Phase U3: vectorized UDFs (deferred)

  • Deferred: BigQuery Python UDF preview does not support OPTIONS(vectorized = true). The option is currently only available for JavaScript UDFs. Vectorized Python UDFs will be added when BigQuery extends vectorized support to the Python runtime.
  • When available: add batch-oriented UDFs where scalar calls become inefficient; benchmark against pure SQL expressions and Remote Function equivalents.

Phase U4: selective structured STRING envelopes

  • Add JSON-string return helpers only where the structure is worth the extra parsing overhead

12. Documentation Positioning

The docs should say this explicitly:

  • Python UDF support is complementary
  • Remote Function support remains first-class
  • Python UDF support is aimed at deterministic and typed kernels
  • Complex, orchestration-heavy, or JSON-heavy SDK features remain better served by Remote Function or direct Python usage

Recommended wording:

The SDK supports two SQL-native execution paths. Use Remote Function for the broadest method coverage and JSON-shaped outputs. Use Python UDFs for direct in-BigQuery execution of deterministic analytical kernels with typed inputs.


13. Concrete Recommendation

Yes, adding independent Python UDF support is a good approach.

But only under these conditions:

  1. Remote Function stays in place as the full-surface SQL bridge.
  2. Python UDF support is positioned as a parallel subset interface.
  3. The Python UDF API is typed and function-family-based, not a second JSON-RPC dispatcher.
  4. The implementation reuses pure kernels, not the full Client orchestration layer.

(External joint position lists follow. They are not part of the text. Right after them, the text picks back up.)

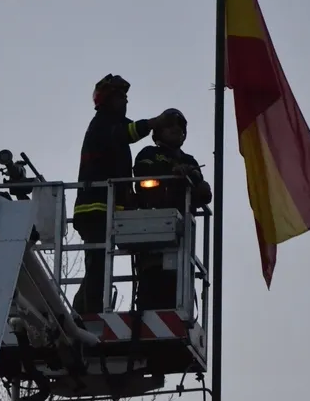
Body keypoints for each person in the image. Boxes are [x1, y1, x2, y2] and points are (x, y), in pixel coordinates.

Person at [71, 74, 169, 314]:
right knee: (96, 264)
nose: (126, 101)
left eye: (126, 97)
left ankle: (83, 308)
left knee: (97, 264)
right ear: (107, 100)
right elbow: (128, 132)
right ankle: (88, 311)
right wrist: (155, 122)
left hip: (106, 208)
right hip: (94, 208)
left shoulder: (110, 125)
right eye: (120, 97)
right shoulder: (103, 125)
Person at [131, 108, 212, 310]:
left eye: (180, 126)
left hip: (181, 239)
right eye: (170, 126)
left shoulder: (190, 161)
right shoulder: (149, 154)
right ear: (158, 131)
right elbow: (142, 176)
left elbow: (204, 193)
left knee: (178, 292)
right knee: (151, 289)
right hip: (152, 235)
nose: (176, 130)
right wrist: (170, 173)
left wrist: (192, 177)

If those constraints are followed, Python UDF support improves the SDK:

  • less deployment overhead for deterministic SQL-native users
  • better fit for direct BigQuery evaluation patterns
  • no damage to the existing Remote Function design

If those constraints are not followed, Python UDF support will become a second, worse Remote Function implementation.


14. Proposed Next Step

The next step should be a narrow implementation plan, not immediate broad feature parity.

Recommended first cut:

  1. Event semantics UDFs
  2. Deterministic score kernels for latency, error_rate, turn_count, ttft, and cost
  3. Example SQL showing session pre-aggregation plus UDF scoring
  4. Benchmark and doc comparison versus Remote Function

That is the highest-confidence path to "support as much as possible" without building the wrong abstraction.